- **Records provided**:
"""
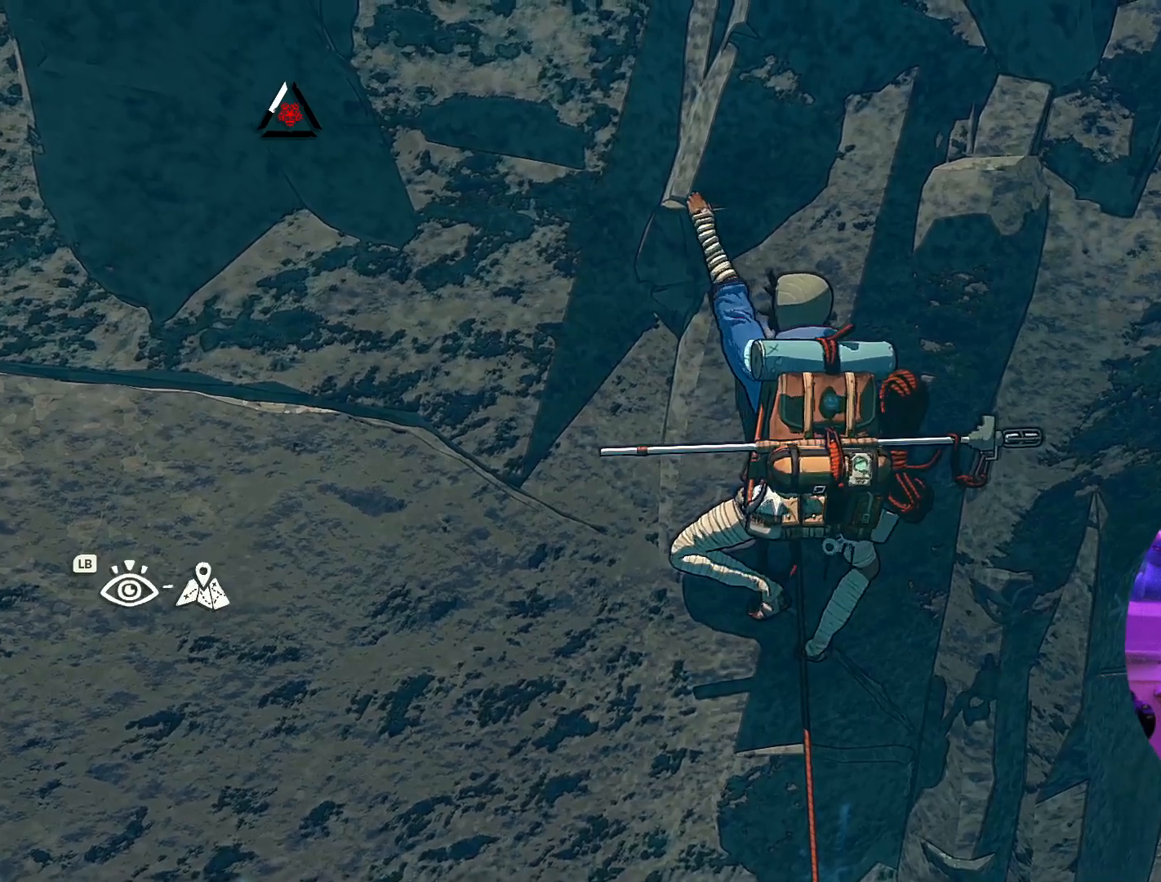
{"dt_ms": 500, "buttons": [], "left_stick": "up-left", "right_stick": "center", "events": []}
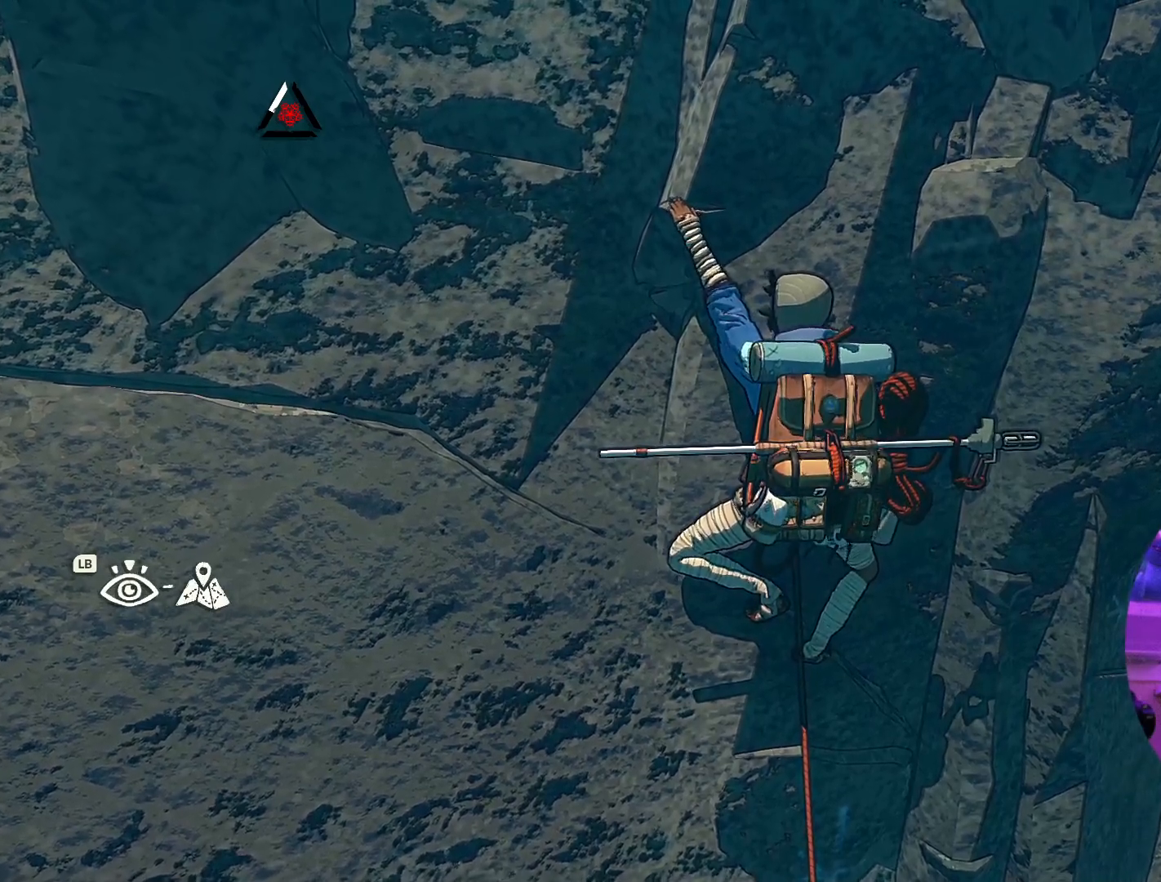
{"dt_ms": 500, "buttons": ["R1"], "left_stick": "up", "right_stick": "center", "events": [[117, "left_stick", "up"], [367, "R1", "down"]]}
"""
"""
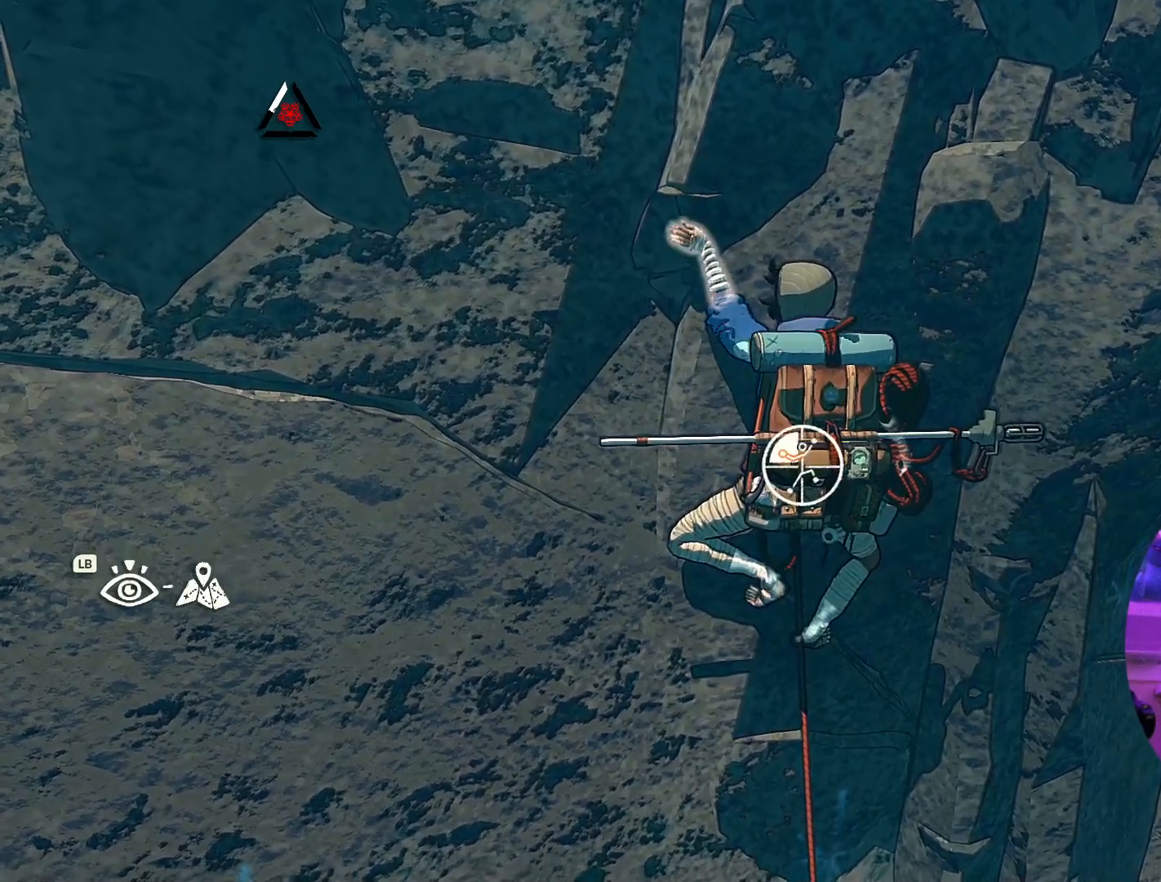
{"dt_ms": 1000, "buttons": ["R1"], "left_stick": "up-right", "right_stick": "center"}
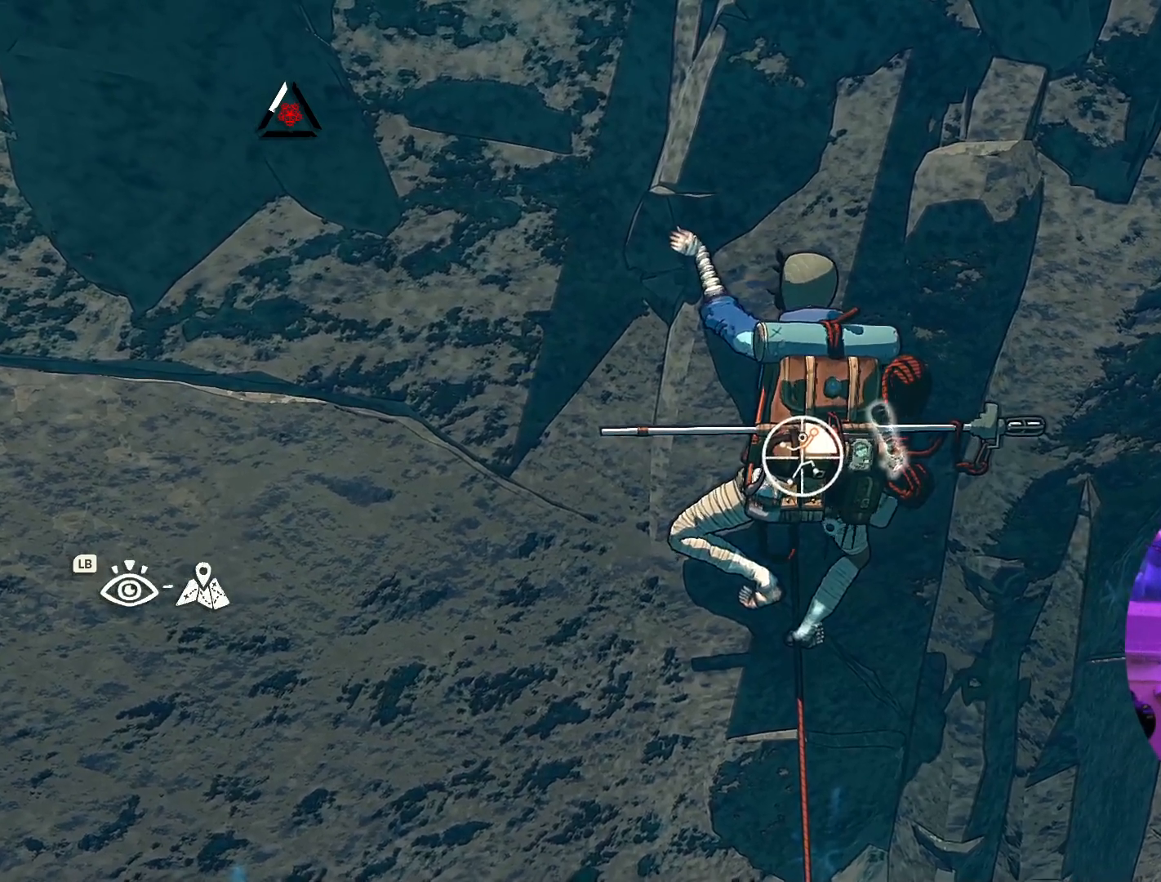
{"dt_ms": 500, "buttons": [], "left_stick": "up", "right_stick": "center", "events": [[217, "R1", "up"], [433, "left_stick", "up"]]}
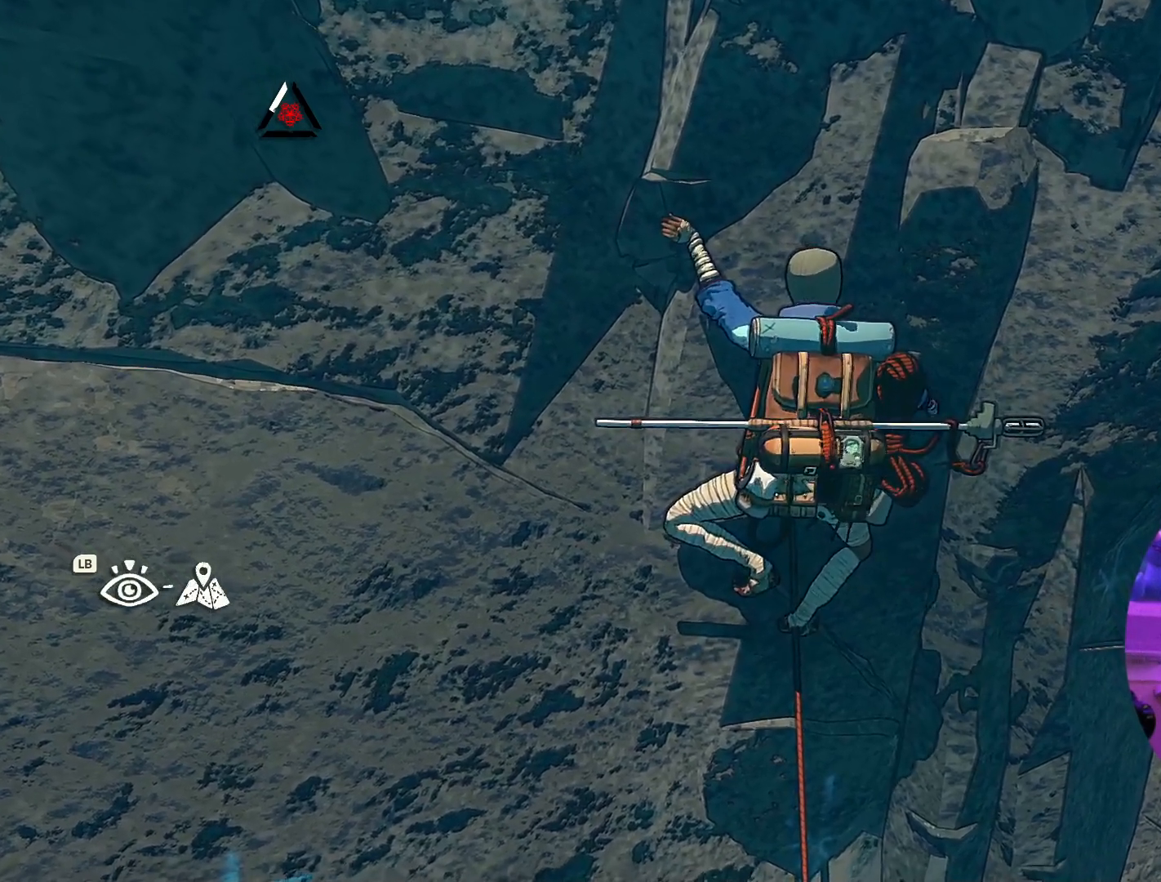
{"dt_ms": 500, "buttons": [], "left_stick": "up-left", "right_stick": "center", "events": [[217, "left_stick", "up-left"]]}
"""
- **Work item**: Count how many lines in the entries hold "events" and reply with that number alone.

- **Solution to this exercise**: 4